• Given problem 1: Reproduce the rows from their first line through the line containing "d'4\f c'2 r8 a'8 |", with both ends included. Omit the pictures from your answer.

• Extract to read:
====
All That I Love () is a 2009 Polish film directed by Jacek Borcuch. The film has been selected for competition in the Word Cinema Dramatic Competition at the Sundance Film Festival 2010. It was also selected as the Polish entry for the Best Foreign Language Film at the 83rd Academy Awards but it didn't make the final shortlist.

Plot
All That I Love is a film about a young musician, Janek, in a coastal city of Poland during the early period of the Solidarity strikes, martial law in Poland, manifestations, and general political turmoil. Janek's father is an official of the local military police, and while he utilizes that connection to secure rehearsal space for his punk band (in the officer's hall of the police barracks), he rebels against the official repression of lyrical freedom and political activism. His love interest, Basia, is the daughter of an active Solidarity member, who initially forbids Basia from seeing Janek due to his governmental connections.
They continue to see each other secretly, and their romance inspires Janek to send demos to a prestigious Polish summer music festival. He is selected to play, but his attempt to get his politically sensitive lyrics past the state censor ends badly, and he is forbidden from playing. However, at the end-of-year concert, at which the censor turns up personally to attempt to prevent Janek from singing Solidarity-friendly songs to his classmates, turns into a youth celebration of Solidarity.
====
• Given problem 2: According to the film article, where does Janek's punk band rehearse?

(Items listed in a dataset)
====
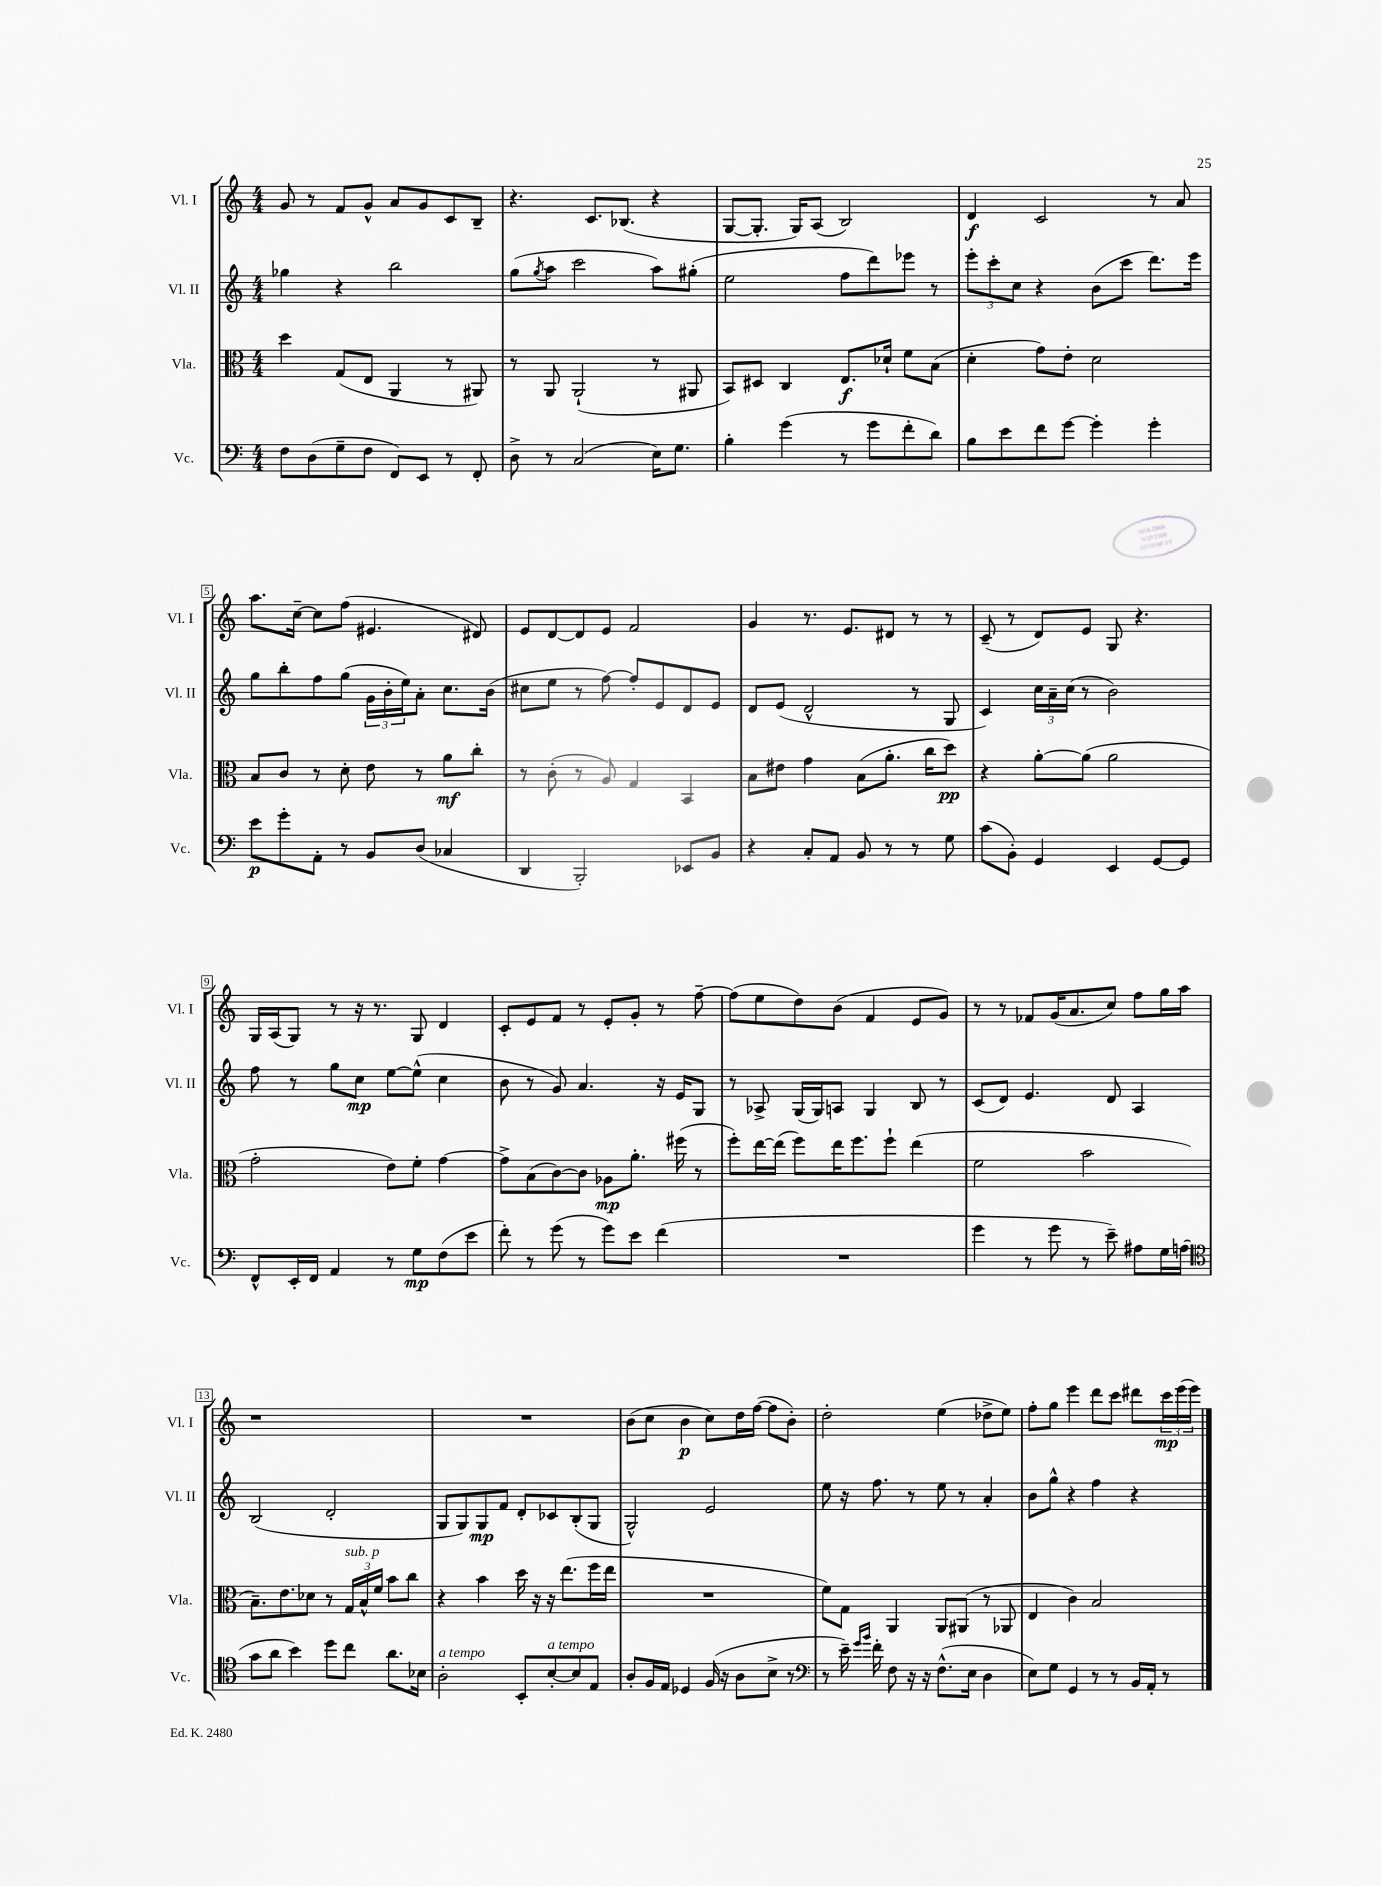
<<
\new StaffGroup <<
\new Staff = "s0" \with { instrumentName = "Vl. I" shortInstrumentName = "Vl. I" } {
    \clef treble \key c \major \numericTimeSignature \time 4/4
    g'8 r8 f'8 g'8-^ a'8 g'8 c'8 b8-- |
    r4. c'8. bes8.( r4 |
    g8~ g8.-. g16) a8( b2) |
    d'4\f c'2 r8 a'8 |
    a''8. c''16~-- c''8 f''8( eis'4. dis'8) |
    e'8 d'8~ d'8 e'8 f'2 |
    g'4 r8. e'8. dis'8 r8 r8 |
    c'8--( r8 d'8) e'8 g8 r4. |
    g16 a16( g8) r8 r16 r8. g8 d'4 |
    c'8-. e'8 f'8 r8 e'8-. g'8-. r8 f''8~-- |
    f''8( e''8 d''8) b'8( f'4 e'8 g'8) |
    r8 r8 fes'8 g'16( a'8. c''8) f''8 g''16 a''16 |
    r1 |
    R1 |
    b'8( c''8 b'4\p c''8) d''16 f''16~( f''8 b'8-.) |
    d''2-. e''4( des''8-> e''8) |
    f''8-. g''8 e'''4 d'''8 c'''8 dis'''8 \tuplet 3/2 { c'''16\mp e'''16( e'''16) } \bar "|." |
}
\new Staff = "s1" \with { instrumentName = "Vl. II" shortInstrumentName = "Vl. II" } {
    \clef treble \key c \major \numericTimeSignature \time 4/4
    ges''4 r4 b''2 |
    g''8( \acciaccatura { g''8 } a''8 c'''2 a''8) gis''8-.( |
    e''2 f''8 d'''8) ees'''8 r8 |
    \tuplet 3/2 { e'''8-. c'''8-. c''8 } r4 b'8( c'''8 d'''8.) e'''16 |
    g''8 b''8-. f''8 g''8( \tuplet 3/2 { g'16 b'16-. e''16) } a'8-. c''8. b'16( |
    cis''8 e''8 r8 f''8~) f''8-. e'8 d'8 e'8 |
    d'8 e'8( d'2-^ r8 g8 |
    c'4) \tuplet 3/2 { c''16 a'16-- c''16( } r8 b'2) |
    f''8 r8 g''8 c''8\mp e''8~ e''8-^( c''4 |
    b'8 r8 g'8) a'4. r16 e'16 g8 |
    r8 aes8-> g16( g16) a8 g4 b8 r8 |
    c'8( d'8) e'4. d'8 a4 |
    b2( d'2-. |
    g8 g8) g8\mp f'8 d'8-. ces'8 b8-.( g8 |
    g2-^) e'2 |
    e''8 r16 f''8. r8 e''8 r8 a'4-. |
    b'8 g''8-^ r4 f''4 r4 \bar "|." |
}
\new Staff = "s2" \with { instrumentName = "Vla." shortInstrumentName = "Vla." } {
    \clef alto \key c \major \numericTimeSignature \time 4/4
    d''4 g8( e8 a,4 r8 ais,8) |
    r8 a,8 a,2-!( r8 ais,8 |
    b,8) dis8 c4 e8.\f des'16-! f'8 b8( |
    d'4-. g'8) e'8-. d'2 |
    b8 c'8 r8 d'8-. e'8 r8 a'8\mf c''8-. |
    r8 c'8-.( r8 a8) g4 b,4 |
    b8 eis'8 g'4 b8( a'8.-. c''16 d''8\pp) |
    r4 a'8~-. a'8( a'2 |
    g'2-. e'8) f'8-. g'4~ |
    g'8-> b8( c'8~) c'8 aes8\mp a'8.-. fis''16( r8 |
    f''8-.) e''16~ e''16( f''8) e''16 f''8. f''8-! e''4( |
    f'2 b'2 |
    b8.--) e'8. des'8 r8 \tuplet 3/2 { g16^\markup { \italic "sub. p" } b16-^ f'16 } b'8 c''8 |
    r4 b'4 d''16 r16 r16 e''8.( f''16 e''16 |
    R1 |
    f'8) g8 a,4 a,8 ais,8( r8 aes,8 |
    e4 c'4) b2 \bar "|." |
}
\new Staff = "s3" \with { instrumentName = "Vc." shortInstrumentName = "Vc." } {
    \clef bass \key c \major \numericTimeSignature \time 4/4
    f8 d8( g8-- f8 f,8) e,8 r8 f,8-. |
    d8-> r8 c2( e16) g8. |
    b4-. g'4( r8 g'8 f'8-. d'8) |
    b8 e'8 f'8 g'8~ g'4-. g'4-. |
    e'8\p g'8-. a,8-. r8 b,8 d8( ces4 |
    d,4 b,,2-.) ees,8 b,8 |
    r4 c8-. a,8 b,8 r8 r8 g8 |
    c'8( b,8-.) g,4 e,4 g,8~ g,8 |
    f,8-^ e,16-. f,16 a,4 r8 g8\mp f8( e'8 |
    f'8-.) r8 g'8( r8 g'8) e'8 f'4( |
    R1 |
    g'4 r8 g'8 r8 e'8--) ais8 g16 a16( |
    \clef tenor g'8 a'8 b'4) d''8 c''8 a'8. bes16 |
    a2-.^\markup { \italic "a tempo" } b,8-. b8~-.^\markup { \italic "a tempo" } b8 e8 |
    a8-. f16 e16 des4 f16( r16 a8 b8-> r8 |
    \clef bass r8 e'16--) \grace { g'16 b'16 } f'16-. f8 r16 r16 f8.-^( e16 d4 |
    e8) g8 g,4 r8 r8 b,16 a,16-. r8 \bar "|." |
}
>>
>>
\layout { \context { \Score \override BarNumber.stencil = #(make-stencil-boxer 0.1 0.3 ly:text-interface::print) } }
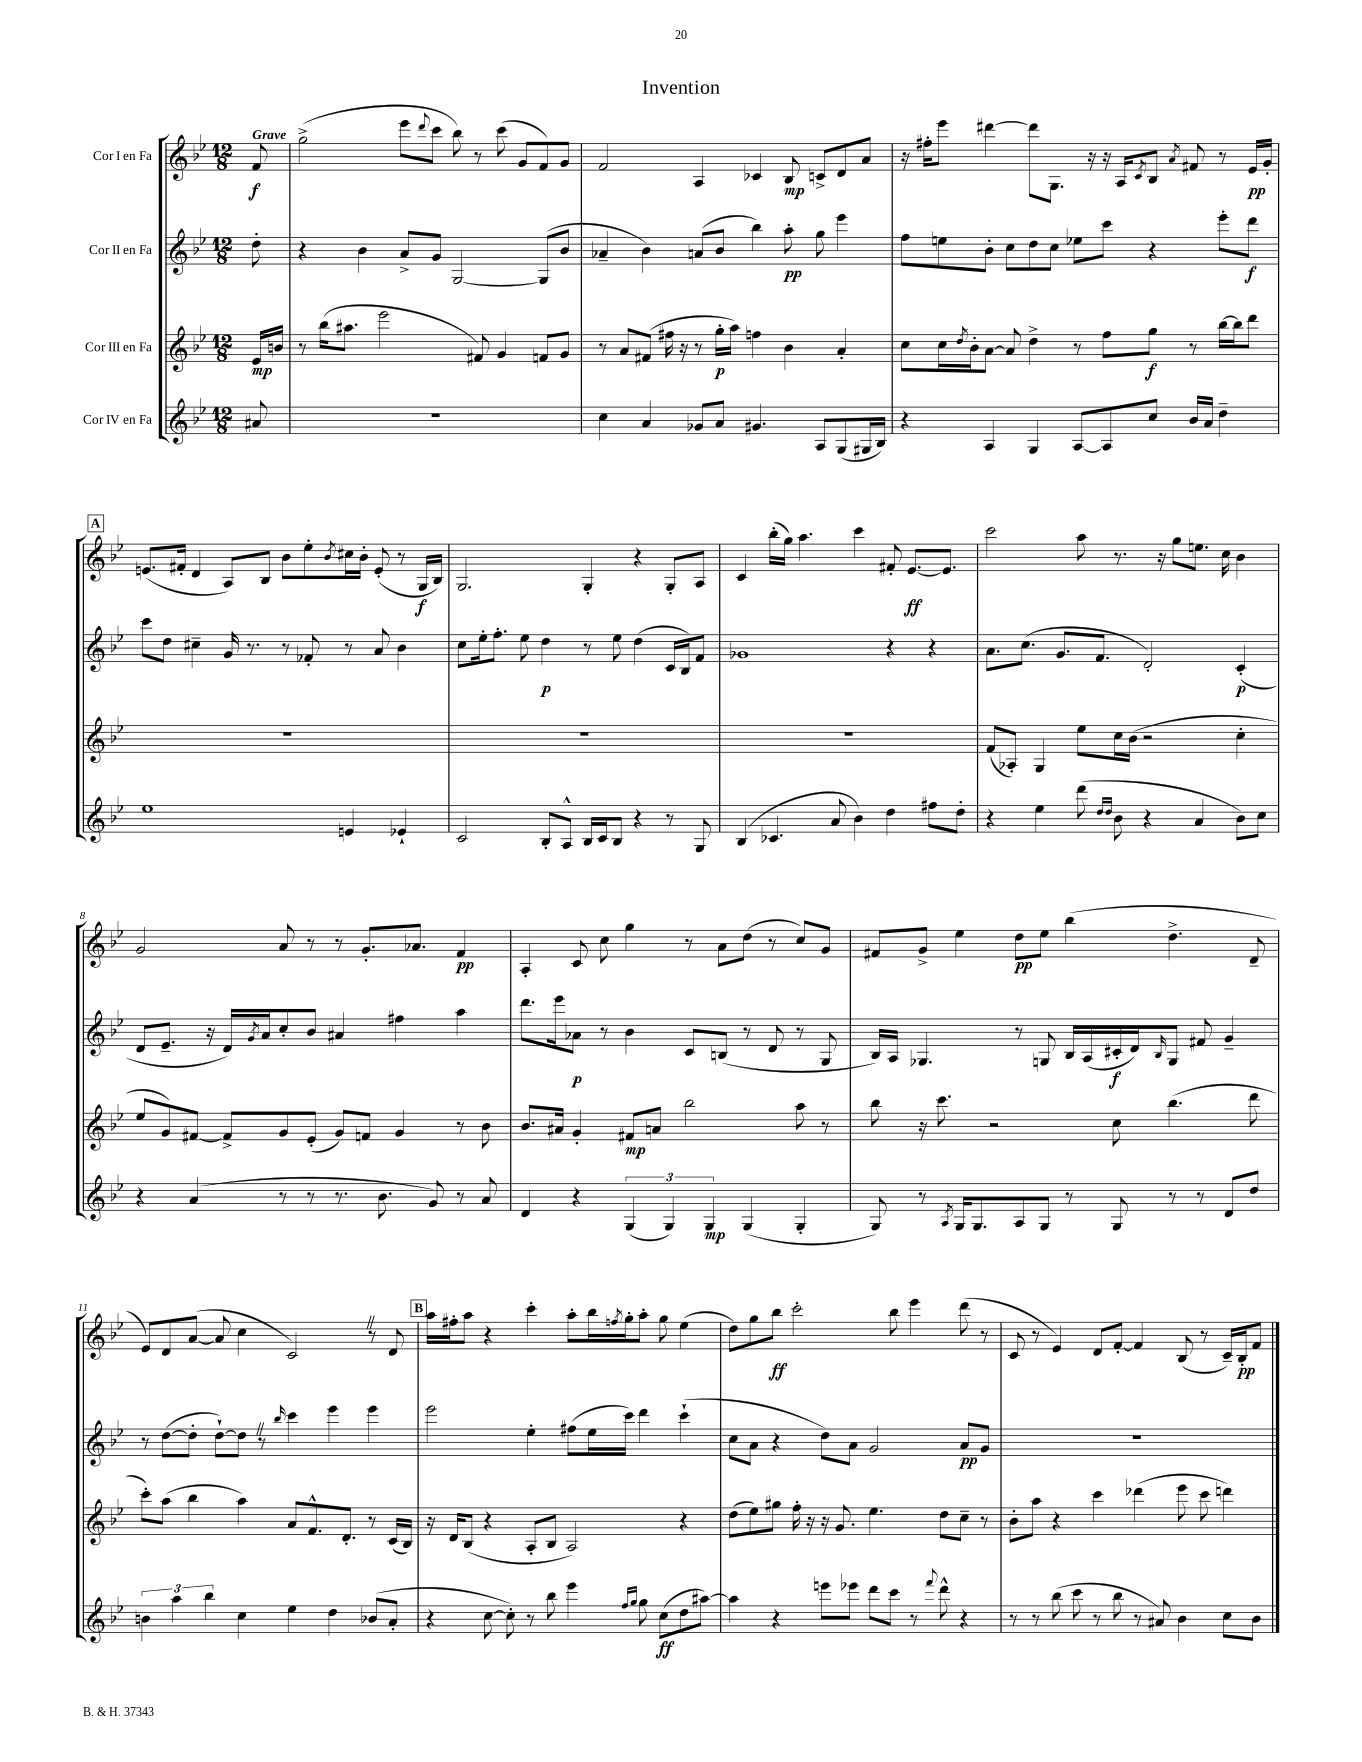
====
• Exercise answer 1:
<<
\new StaffGroup <<
\new Staff = "s0" \with { instrumentName = "Vl. I" shortInstrumentName = "Vl. I" } {
    \clef treble \key c \major \numericTimeSignature \time 4/4
    g'8 r8 f'8 g'8-^ a'8 g'8 c'8 b8-- |
    r4. c'8. bes8.( r4 |
    g8~ g8.-. g16) a8( b2) |
    d'4\f c'2 r8 a'8 |

• Exercise answer 2: In the officer's hall of the police barracks.